In the short-term (1-5 years):

* My research team and direct collaborators will benefit through the launch of my new multidisciplinary research laboratory at the University of Exeter, which will integrate experimental imaging techniques with mathematical modelling approaches. In collaborating with an internationally leading biomedical research laboratory within the Institute of Functional Genomics (IFG), Montpellier, France, I will also facilitate knowledge sharing between the Universities of Exeter and Bristol and the IFG.

* The broader international biomedical research community will benefit from my CDA through the organisation of an international BioDynamics workshop, which will provide a forum for multidisciplinary presentations, interactions and discussion. They will gain further benefit though the continued development of our own MRC-funded web-based forum (www.bio-dynamics.org), which acts as an online hub connecting the biomedical community, and through me presenting my research findings at national and international conferences, and publishing my work in high-impact biomedical journals.

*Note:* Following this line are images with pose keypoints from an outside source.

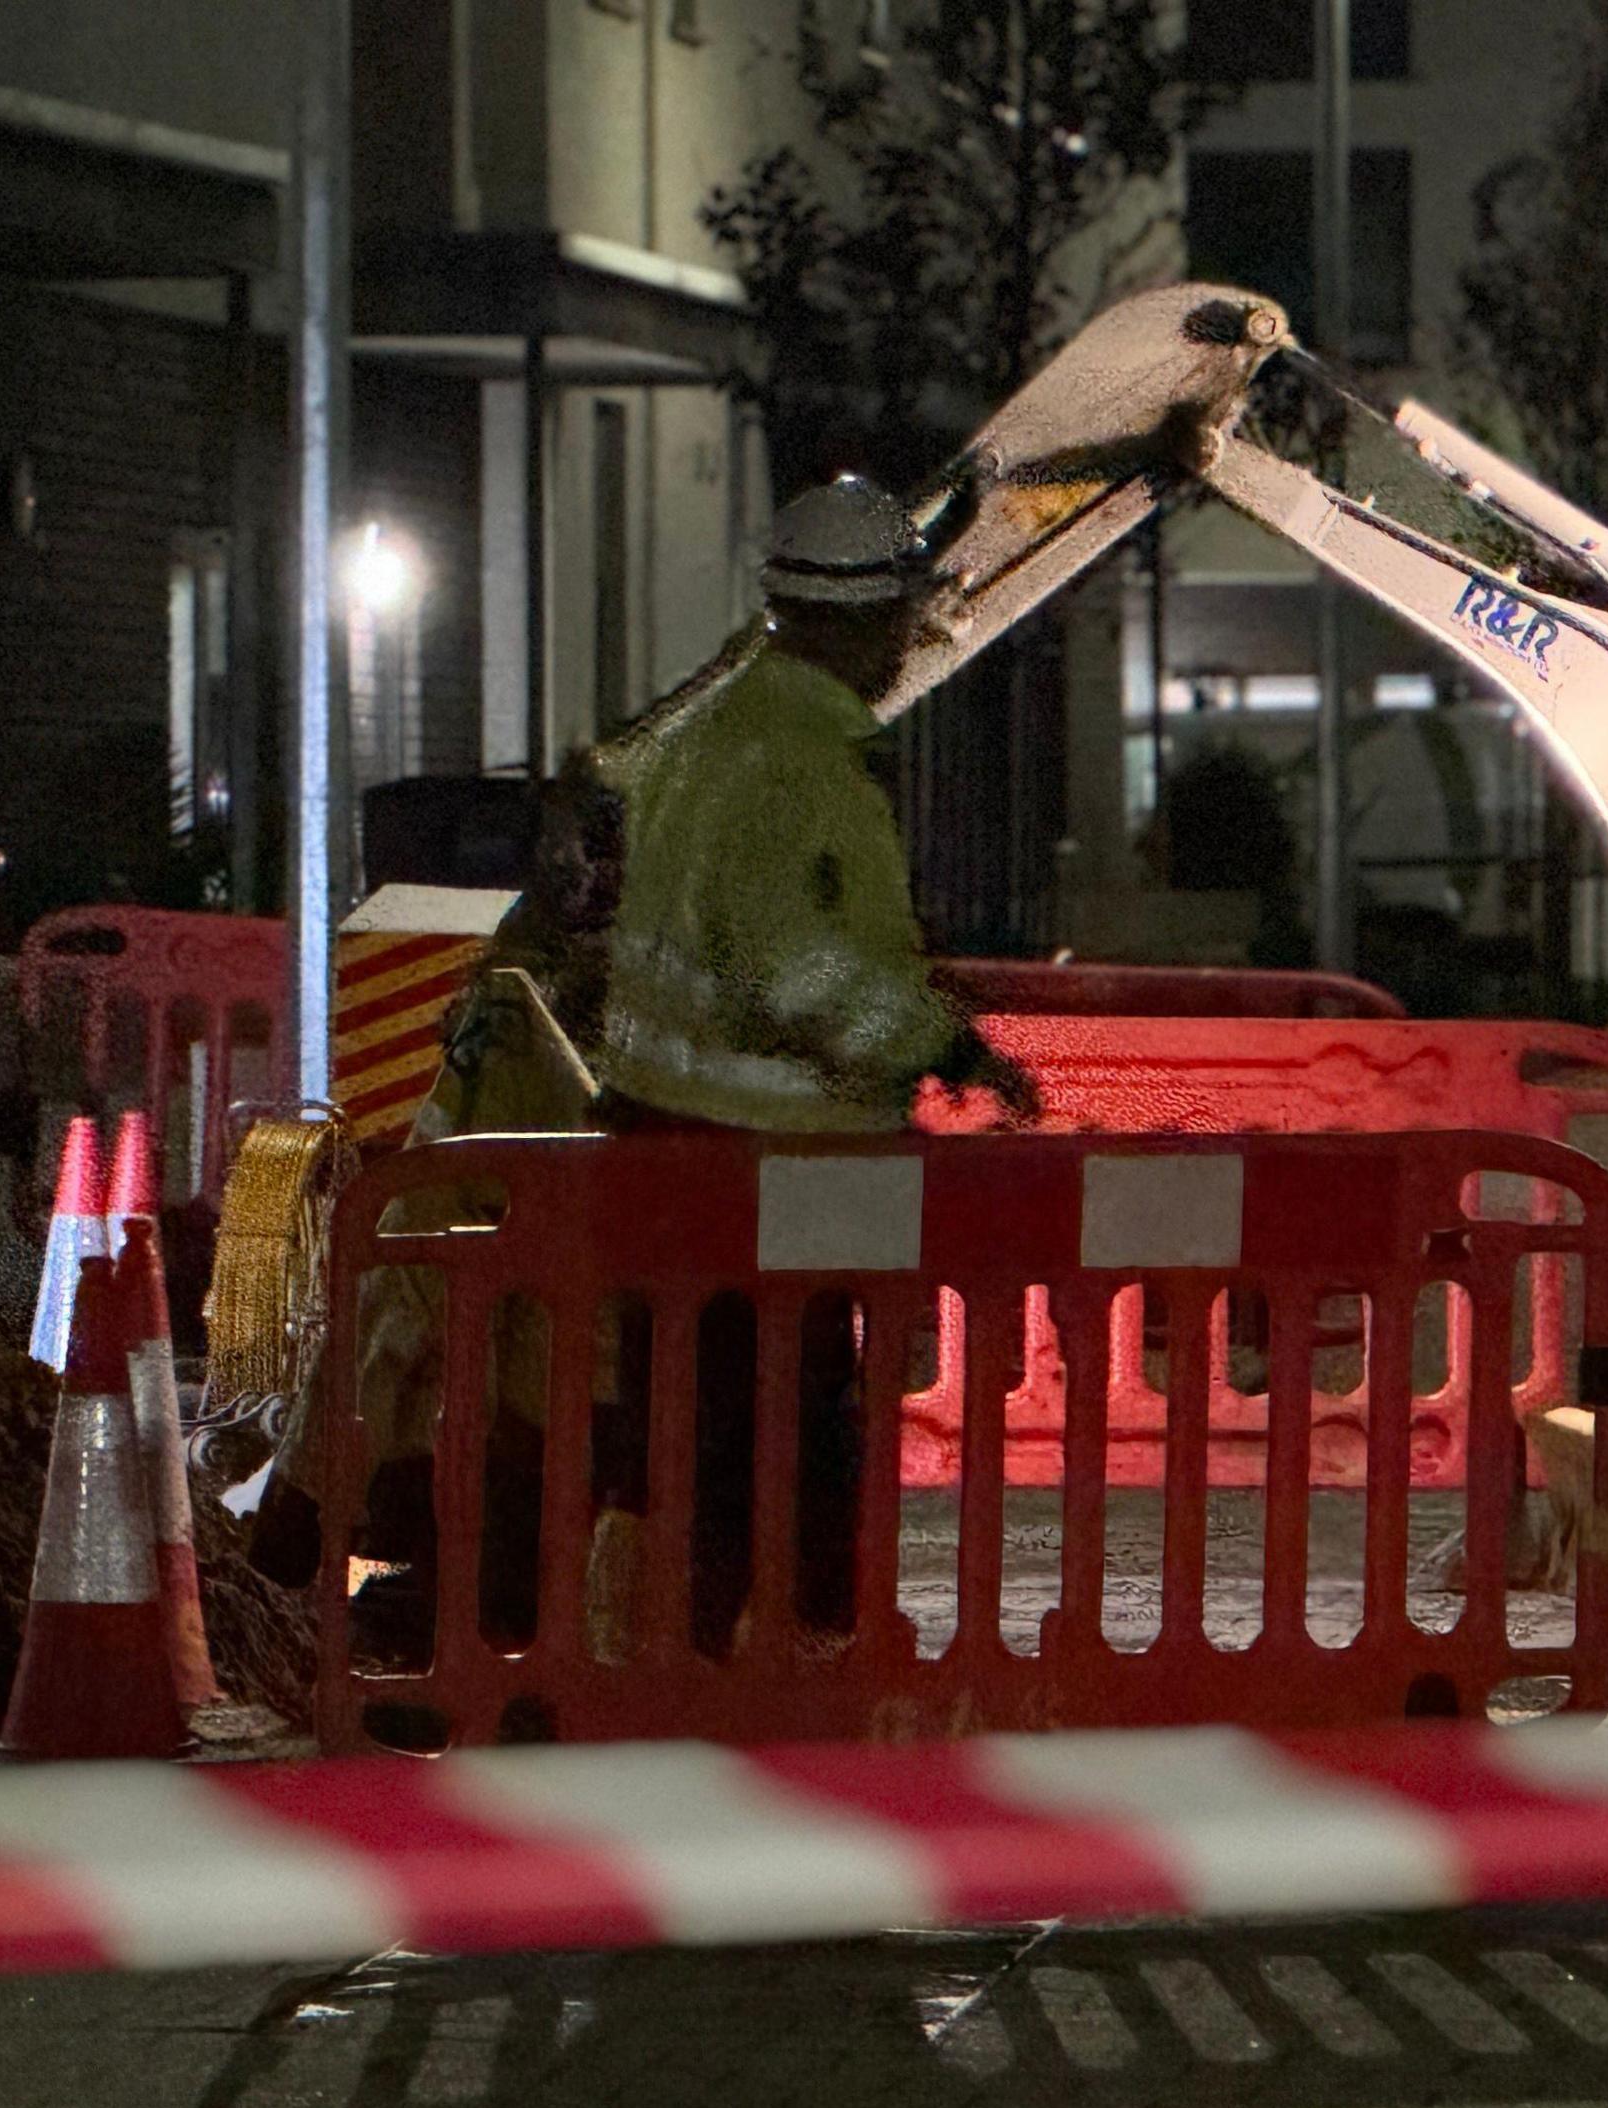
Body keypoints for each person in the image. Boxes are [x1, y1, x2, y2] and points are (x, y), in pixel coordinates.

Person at [257, 476, 1033, 1660]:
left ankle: (654, 1641)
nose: (908, 641)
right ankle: (737, 1655)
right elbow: (792, 963)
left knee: (690, 1427)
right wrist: (937, 1041)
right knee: (757, 1436)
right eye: (900, 616)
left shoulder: (706, 746)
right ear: (864, 616)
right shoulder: (791, 765)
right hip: (767, 1171)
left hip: (672, 1156)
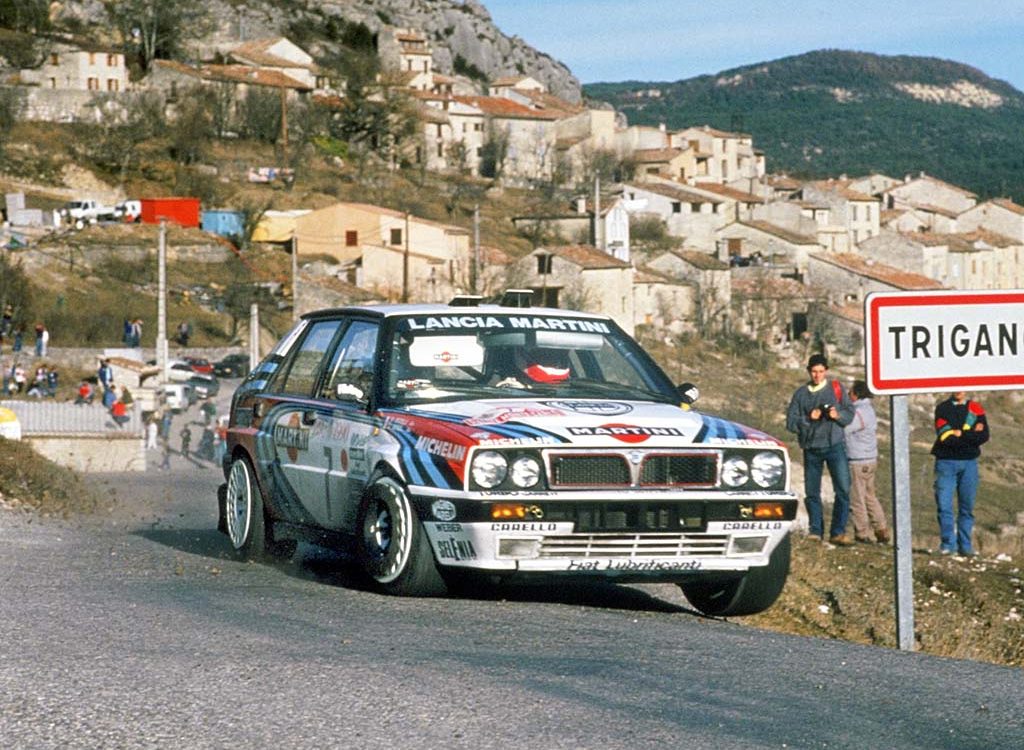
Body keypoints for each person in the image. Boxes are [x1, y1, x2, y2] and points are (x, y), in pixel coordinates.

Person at [786, 354, 855, 545]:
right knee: (812, 492)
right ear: (809, 371)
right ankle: (815, 530)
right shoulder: (801, 394)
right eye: (814, 371)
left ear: (826, 371)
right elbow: (790, 423)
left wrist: (837, 415)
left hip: (835, 446)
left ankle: (838, 532)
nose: (817, 375)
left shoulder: (837, 389)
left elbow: (849, 413)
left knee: (842, 490)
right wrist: (808, 418)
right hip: (812, 448)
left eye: (821, 371)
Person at [931, 392, 989, 556]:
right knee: (944, 506)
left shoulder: (975, 408)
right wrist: (971, 433)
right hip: (945, 462)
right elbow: (945, 437)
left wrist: (959, 433)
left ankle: (966, 546)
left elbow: (984, 436)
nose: (959, 391)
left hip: (970, 463)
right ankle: (948, 545)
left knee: (967, 507)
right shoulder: (942, 408)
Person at [843, 380, 889, 544]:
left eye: (850, 393)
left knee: (857, 498)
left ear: (856, 394)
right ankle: (881, 528)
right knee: (870, 496)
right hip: (870, 459)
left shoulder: (859, 412)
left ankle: (862, 533)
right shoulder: (869, 409)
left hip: (858, 460)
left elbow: (845, 429)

* Patients and the general public will also benefit, through both access to an online learning 'hub' (www.bio-dynamics.org) that I will continue to run with my collaborators, and the opportunity to attend a Public Understanding Event aimed at members of the public and patients who are affected by stress-related disorders or pathologies of the stress axis.

* Other beneficiaries include NC3Rs, who may be able to use my approach as a case study to illustrate how mathematical approaches can help to reduce the number of animals required in research, and the MRC, who will be able to use my research to highlight the potential of using predictive modelling to understand important questions about physiological regulation. This in turn may encourage more clinical scientists to establish collaborations with theoretical scientists.

In the medium term (5-10 years): clinicians managing HPA disorders may benefit by using my theoretical approaches to guide the decisions made in clinic, for example, through the development of mathematical models of the systems generating clinical observables, and the tools for exploring these mechanisms directly from clinical observables. Commercial-sector pharmaceuticals could also use my research to plan clinical trials to include data-derived prognostic biomarkers using findings from my research to either develop their own generative models, or pre-existing ones that I and others have developed. Further, my experimental data should accelerate the development of novel chronologically discrete methods of drug administration that more naturally mimic the body's own production of glucocorticoids, which will improve efficacy and decrease side effects from glucocorticoid administration.

In the long term (10+ years), my research will have an impact on patients with clinical disorders. I believe that an improved understanding of the mechanisms underlying normal HPA regulation and signalling will provide more rational treatment for patients, resulting in improvements to the health and quality of life of patients, reducing mortality and morbidity. The research contained within my proposal may ultimately provide the opportunity not only for improved diagnosis of adrenal hypo- and hyper-function, but also for improved therapy both for patients needing glucocorticoid replacement and for patients needing higher-dose glucocorticoid therapy for inflammatory or malignant conditions.